First-quarter revenue guidance fell short of expectations, coming in between $56 billion and $60 billion, slightly below the $60.8 billion consensus estimated by FactSet. The disappointing guidance could partly be related to changes in e-commerce regulations in India which is expected to force Amazon to change the way its marketplace is run in the country.

Meanwhile, the company continued to set record profits for the third consecutive quarter, with $3 billion in net income, up 66 percent from last year. Amazon has seen a huge boost in profitability in recent years, after seeing growth in businesses like cloud, advertising and the third-party marketplace, where margins are bigger but sales are smaller.

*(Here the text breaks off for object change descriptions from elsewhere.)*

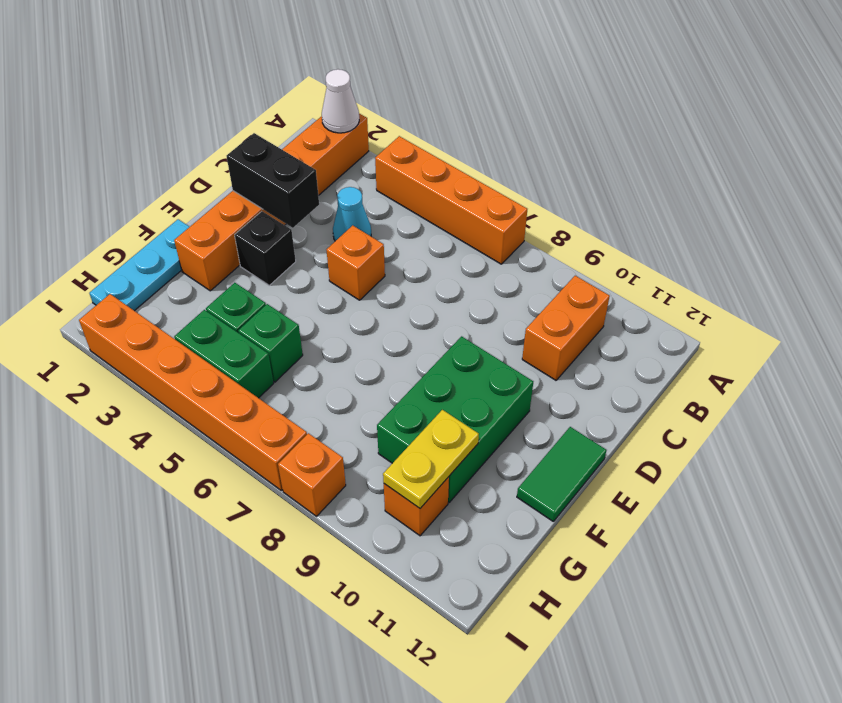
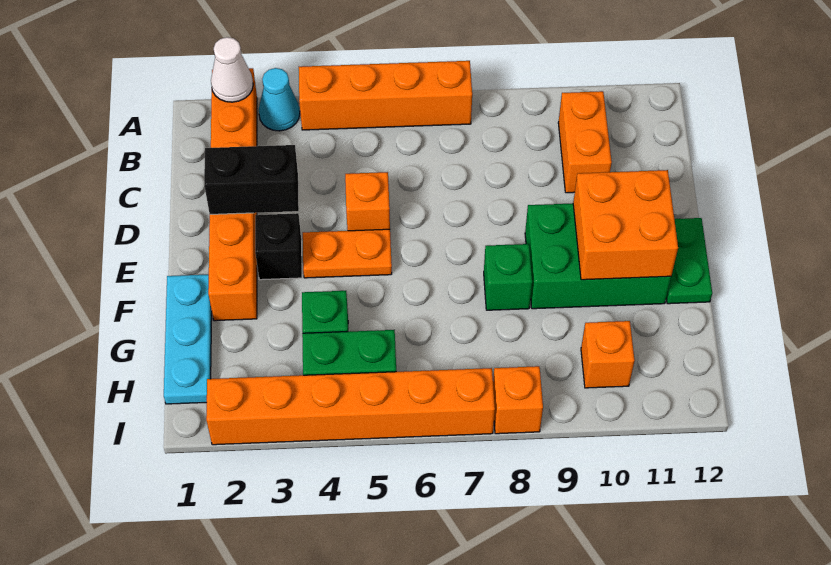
cyan 1x1 cone [333,187,371,241] -> cyan 1x1 cone moved to [259,68,300,131]
none -> orange 1x2 plate [303,229,392,278]
green 2x3 brick [377,336,533,502] -> green 2x3 brick turned to [525,203,671,309]
none -> orange 2x2 brick [573,170,678,280]
green 1x2 tile [517,427,607,522] -> green 1x2 plate [666,218,712,304]
green 1x1 brick [238,304,303,382] -> green 1x1 brick moved to [484,244,532,310]
yellow 1x2 plate [383,410,479,508] -> none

Amazon is historically known for running on thin margins because it reinvests most of its profits back into the company.

Amazon finished the year with $232.9 billion in annual revenue, passing the $200 billion milestone for the first time. Cash and equivalents jumped 51 percent to $21 billion.

Amazon CEO Jeff Bezos highlighted the success of the Alexa voice-assistant in the earnings release.

“Alexa was very busy during her holiday season. Echo Dot was the best-selling item across all products on Amazon globally, and customers purchased millions more devices from the Echo family compared to last year,” Bezos said in a statement.

Amazon stock is up 18 percent over the past year. Its market cap, more than $840 billion as of Thursday afternoon, is the largest of any publicly traded company in the world.